=== Begin Enclosure ===

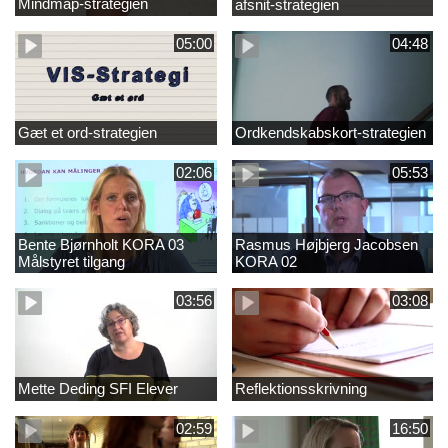
Mindmap-strategien
afsnit-strategien
05:00
04:48
Gæt et ord-strategien
Ordkendskabskort-strategien
02:06
05:53
Bente Bjørnholt KORA 03
Rasmus Højbjerg Jacobsen
Målstyret tilgang
KORA 02
03:56
03:08
Mette Deding SFI Elever
Reflektionsskrivning
02:59
16:50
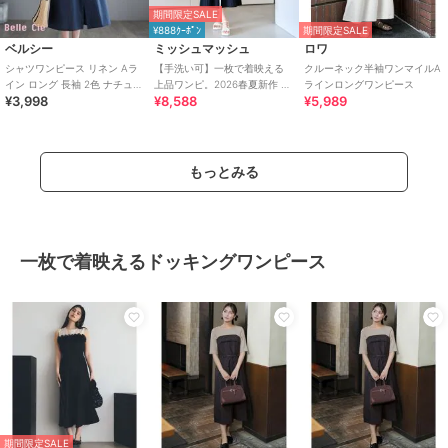
期間限定SALE
¥888ｸｰﾎﾟﾝ
期間限定SALE
ベルシー
ミッシュマッシュ
ロワ
シャツワンピース リネン Aラ
【手洗い可】一枚で着映える
クルーネック半袖ワンマイルA
イン ロング 長袖 2色 ナチュラ
上品ワンピ。2026春夏新作 ラ
ラインロングワンピース
¥3,998
¥8,588
¥5,989
ル M-2XL
メ配色AラインVネックニット
ワンピース
もっとみる
一枚で着映えるドッキングワンピース
期間限定SALE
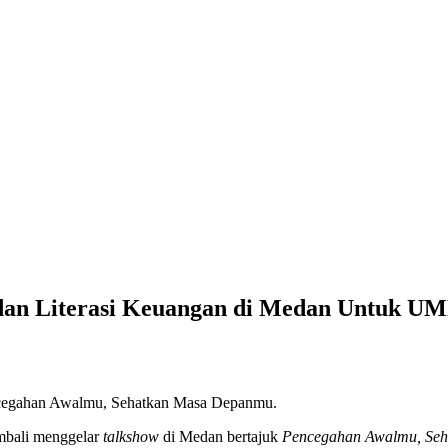
dan Literasi Keuangan di Medan Untuk 
ncegahan Awalmu, Sehatkan Masa Depanmu.
mbali menggelar
talkshow
di Medan bertajuk
Pencegahan Awalmu, Se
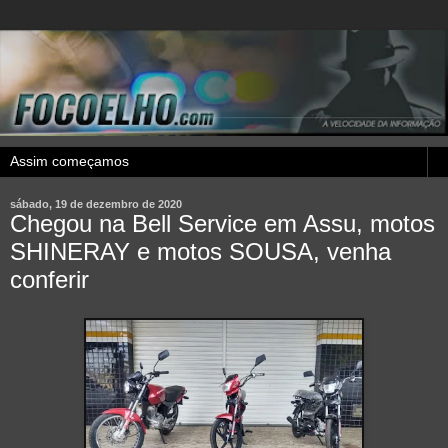
sábado, 19 de dezembro de 2020
Chegou na Bell Service em Assu, motos
SHINERAY e motos SOUSA, venha
conferir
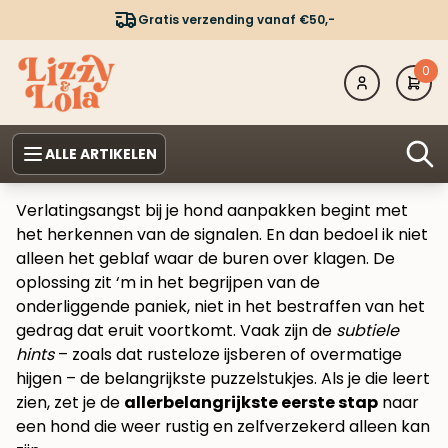
Gratis verzending vanaf €50,-
0
ALLE ARTIKELEN
Verlatingsangst bij je hond aanpakken begint met
het herkennen van de signalen. En dan bedoel ik niet
alleen het geblaf waar de buren over klagen. De
oplossing zit ‘m in het begrijpen van de
onderliggende paniek, niet in het bestraffen van het
gedrag dat eruit voortkomt. Vaak zijn de
subtiele
hints
– zoals dat rusteloze ijsberen of overmatige
hijgen – de belangrijkste puzzelstukjes. Als je die leert
zien, zet je de
allerbelangrijkste eerste stap
naar
een hond die weer rustig en zelfverzekerd alleen kan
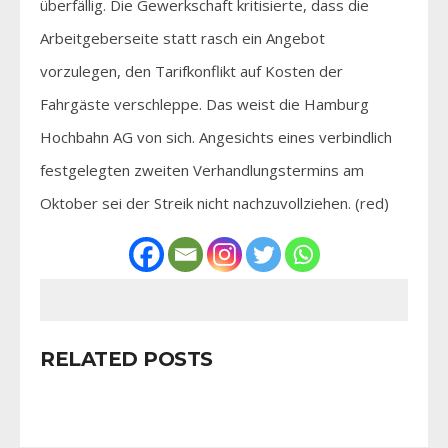
überfällig. Die Gewerkschaft kritisierte, dass die
Arbeitgeberseite statt rasch ein Angebot
vorzulegen, den Tarifkonflikt auf Kosten der
Fahrgäste verschleppe. Das weist die Hamburg
Hochbahn AG von sich. Angesichts eines verbindlich
festgelegten zweiten Verhandlungstermins am
Oktober sei der Streik nicht nachzuvollziehen. (red)
RELATED POSTS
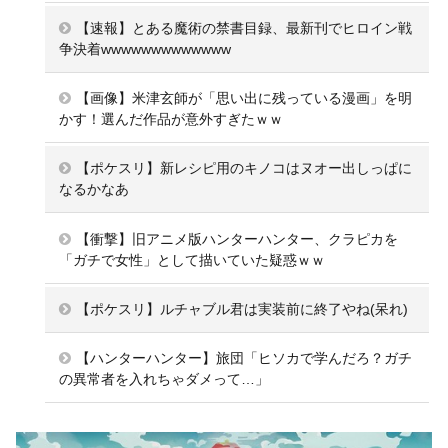
【速報】とある魔術の禁書目録、最新刊でヒロイン戦
争決着wwwwwwwwwwwww
【画像】米津玄師が「思い出に残っている漫画」を明
かす！選んだ作品が意外すぎたｗｗ
【ポケスリ】新レシピ用のキノコはヌオー出しっぱに
なるかなあ
【衝撃】旧アニメ版ハンターハンター、クラピカを
「ガチで女性」として描いていた疑惑ｗｗ
【ポケスリ】ルチャブル君は実装前に終了やね(呆れ)
【ハンターハンター】旅団「ヒソカで学んだろ？ガチ
の異常者を入れちゃダメって…」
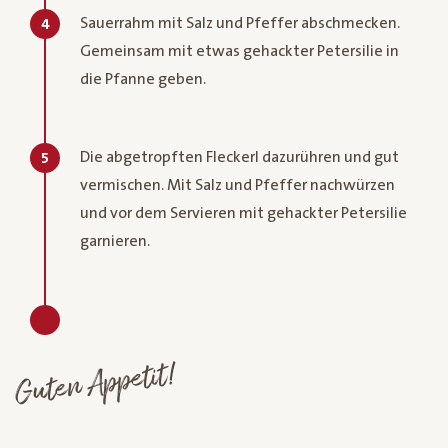
Sauerrahm mit Salz und Pfeffer abschmecken.
4
Gemeinsam mit etwas gehackter Petersilie in
die Pfanne geben.
Die abgetropften Fleckerl dazurühren und gut
5
vermischen. Mit Salz und Pfeffer nachwürzen
und vor dem Servieren mit gehackter Petersilie
garnieren.
Guten Appetit!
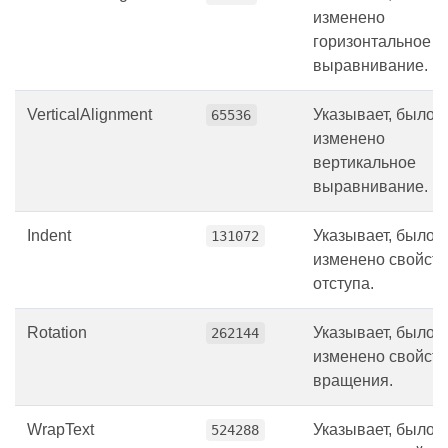
изменено
горизонтальное
выравнивание.
VerticalAlignment
Указывает, было 
65536
изменено
вертикальное
выравнивание.
Indent
Указывает, было 
131072
изменено свойст
отступа.
Rotation
Указывает, было 
262144
изменено свойст
вращения.
WrapText
Указывает, было 
524288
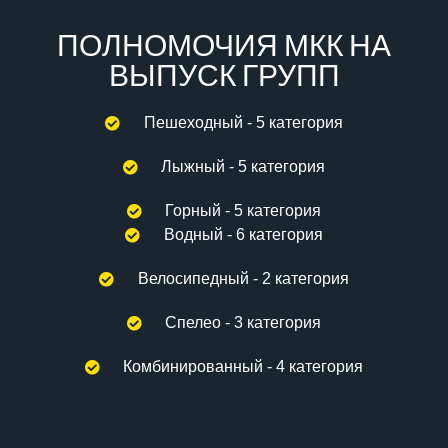
ПОЛНОМОЧИЯ МКК НА
ВЫПУСК ГРУПП
Пешеходный - 5 категория
Лыжный - 5 категория
Горный - 5 категория
Водный - 6 категория
Велосипедный - 2 категория
Спелео - 3 категория
Комбинированный - 4 категория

=== End Enclosure ===

[Task goal]: Copy every line from the data that includes the string "hond".

[The answer]:
Verlatingsangst bij je hond aanpakken begint met
een hond die weer rustig en zelfverzekerd alleen kan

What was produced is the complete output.